Looking back now, I think I married way out of my league, career wise.

When I was age 30, I and my wife had an arranged marriage. My wife 29 at that time, was a graduate of the one of the top schools of engineering in India, Indian Institute of Technology(IIT). She was working for one of the largest telecom companies in SF bay area. I was working for a software consulting firm in CT. I still wonder why she married me. I think it was because she had a previously broken engagement and such things are taken seriously in my conservative community.

Initial years were good. I moved to San Francisco, as my wife’s job was full time and she cannot move. Then the problems started to creep up. My wife was paid really well by her company. On top of that, the benefits were just unbelievable. Where as I had a comparitively low salary. My wife hated my laid back nature. She always used to drop subtle hints for me to pull up my socks and switch to a high paying job.

All of my wife’s IIT friends and their spouses, as you can imagine, were smart and resourceful. I was like the odd man in the group. I could not keep up with them. All of them owned homes and were starting to have kids.

My wife was extremely competitive. She constantly used to compare our life with her friends. I know she was vey dissapointed in me as were living in an apartment and I was still not sure if we should start planning for a baby. We would constantly argue about our state of affairs, which I thought were good enough. But my wife wanted to be like her friends.

Due to various reasons, we could not buy a house. She wanted to have a baby ASAP. Due to my indecisive nature, I was holding back. Finally I agreed, and we had a beautiful daughter. This was the best thing that happened in our marriage. Since the birth of my daughter, my wife lost all interest in me. We stopped getting intimate. I could sense that my wife thought I was a failure and was upto no good. She would constantly bring up her friends in our arguments and compare how much better they had it. I tried switching jobs without luck.
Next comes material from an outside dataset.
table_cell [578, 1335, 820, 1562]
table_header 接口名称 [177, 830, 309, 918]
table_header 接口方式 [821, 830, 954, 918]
My wife is a very good person and an excellent mom. But I and her are not compatible. I just dont have the kind of mental stamina that my wife expects. I think I am holding her back with my incompetence. Overall, we are not happy. We are more like roommates than a couple.

Sometimes, I think of divorce. But hold back as divorce in my culture is not an option. Also I dont want my daughter to go through it. I love my daughter to death. Would do anything for her. If i have to stay in a unhappy marriage, i would happily do it for her.

Wish I had married someone at the same level as I. Atleast I would be blissfully ignorant of my incompetence.
-Thought this would be useful to someone who is about to marry!!